Leonforte. Sputi a terra in mezzo alla strada, ma inequivocabilmente indirizzati verso un leonfortese che anni fa ha denunciato la mafia. Incisioni a forma di croce nella carrozzeria delle macchine. Frenate improvvise fingendo di investire un imprenditore in piazza Quattro Novembre. Danneggiamenti alla macchina di un poliziotto. Quei mesi a piede libero tra il 2017 e il 2018 rischiano di costare caro a Gaetano Cocuzza, uno dei fedelissimi del gruppo leonfortese dei Fiorenza, clan appartenente alla nuova mafia organizzata della provincia di Enna. In quei mesi, Cocuzza ha collezionato una sfilza di denunce per minacce e danneggiamenti aggravati dal metodo mafioso, prima di essere arrestato nuovamente e finire al centro dell’inchiesta antimafia “Caput Silente”.
Adesso il pregiudicato, che quattro mesi fa ha preso una pesantissima condanna in primo grado, oltre diciannove anni di reclusione, proprio al processo Caput Silente, sarà processato con rito abbreviato dinanzi al Gup di Caltanissetta il mese prossimo. Risponde di minacce e danneggiamento ai danni di un imprenditore, a cui avrebbe tracciato, graffiando la carrozzeria, tre croci nella macchina. L’accusa ovviamente è aggravata dall’aver agito nell’interesse della mafia.
Un altro imprenditore invece sarebbe stato preso di mira direttamente: Cocuzza avrebbe rallentato davanti casa sua e a quel punto, vedendolo che stava aprendo il cancello, avrebbe uscito la testa dal finestrino e sputato a terra nella sua direzione. A fine agosto 2017 si sarebbe accostato con la macchina e gli avrebbe detto: “Tu sei morto, tu sei morto”. Poi il 26 ottobre avrebbe finto di investirlo con la macchina scansandosi all’ultimo: un “gioco” pericoloso, quando a farlo sono dei ragazzi irresponsabili per divertirsi; una minaccia esplicita se l’autore è un uomo già condannato in via definitiva per tentata estorsione aggravata e che, da lì a breve, sarebbe finito in carcere per mafia. In un’altra circostanza, nel gennaio 2018, mentre si trovava a piedi davanti a un bar, vedendo passare la vittima (sempre lo stesso) per strada, si sarebbe rivolto a un altro presunto mafioso con cui stava parlando dicendo: “Sta salendo un infame”.

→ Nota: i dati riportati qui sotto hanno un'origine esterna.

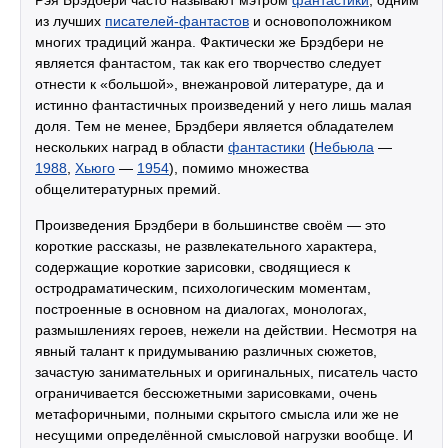
Рэя Брэдбери часто называют мэтром
фантастики
, одним
из лучших
писателей-
фантастов
и основоположником
многих традиций жанра. Фактически же Брэдбери не
является фантастом, так как его творчество следует
отнести к «большой», внежанровой литературе, да и
истинно фантастичных произведений у него лишь малая
доля. Тем не менее, Брэдбери является обладателем
нескольких наград в области
фантастики
(
Небьюла
—
1988
,
Хьюго
—
1954
), помимо множества
общелитературных премий.
Произведения Брэдбери в большинстве своём — это
короткие рассказы, не развлекательного характера,
содержащие короткие зарисовки, сводящиеся к
остродраматическим, психологическим моментам,
построенные в основном на диалогах, монологах,
размышлениях героев, нежели на действии. Несмотря на
явный талант к придумыванию различных сюжетов,
зачастую занимательных и оригинальных, писатель часто
ограничивается бессюжетными зарисовками, очень
метафоричными, полными скрытого смысла или же не
несущими определённой смысловой нагрузки вообще. И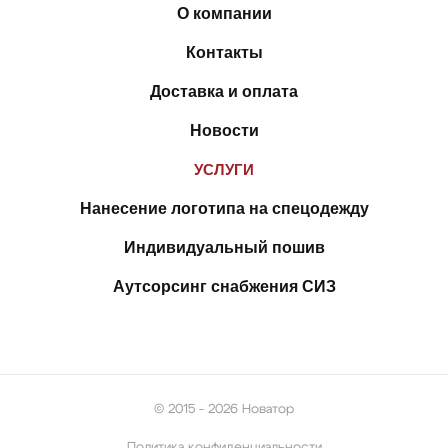
О компании
Контакты
Доставка и оплата
Новости
УСЛУГИ
Нанесение логотипа на спецодежду
Индивидуальный пошив
Аутсорсинг снабжения СИЗ
© 2015 - 2026 Новатор
Политика конфиденциальности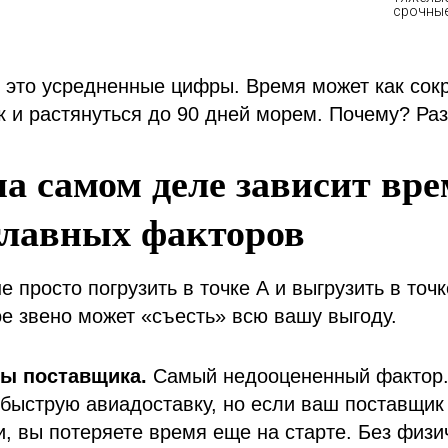
это усредненные цифры. Время может как сокр
ак и растянуться до 90 дней морем. Почему? Ра
на самом деле зависит вре
главных факторов
не просто погрузить в точке А и выгрузить в точ
ое звено может «съесть» всю вашу выгоду.
ты поставщика.
Самый недооцененный фактор.
быструю авиадоставку, но если ваш поставщик 
и, вы потеряете время еще на старте. Без физи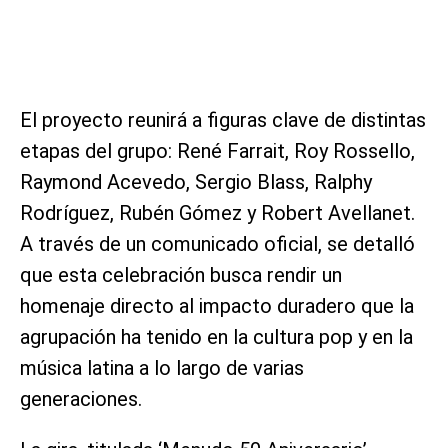
El proyecto reunirá a figuras clave de distintas
etapas del grupo: René Farrait, Roy Rossello,
Raymond Acevedo, Sergio Blass, Ralphy
Rodríguez, Rubén Gómez y Robert Avellanet.
A través de un comunicado oficial, se detalló
que esta celebración busca rendir un
homenaje directo al impacto duradero que la
agrupación ha tenido en la cultura pop y en la
música latina a lo largo de varias
generaciones.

Infine l’imputato è accusato di aver danneggiato l’auto di un altro leonfortese, l’11 febbraio 2017, in via Torretta; e di aver “disegnato” un’altra croce nella carrozzeria della macchina di un poliziotto del Commissariato di Leonforte, la cui sezione di Polizia giudiziaria ha coordinato tutte le inchieste che hanno decapitato Cosa Nostra in paese, sotto il coordinamento della Dda di Caltanissetta, da decenni.
In aula al processo a carico di Cocuzza si sono costituiti parte civile alcuni imprenditori e l’associazione antiracket di Leonforte, presieduta da Gaetano Debole, uno dei giovani imprenditori che da tempo hanno scelto di stare dalla parte dello Stato e di puntare l’indice contro Cosa Nostra e contro gli appartenenti al clan capeggiato, fino al momento dell’operazione Homo Novus, dal piccolo imprenditore leonfortese Giovanni Fiorenza, che avrebbe portato con sé all’interno di questa cosca i suoi due figli Alex e Saimon.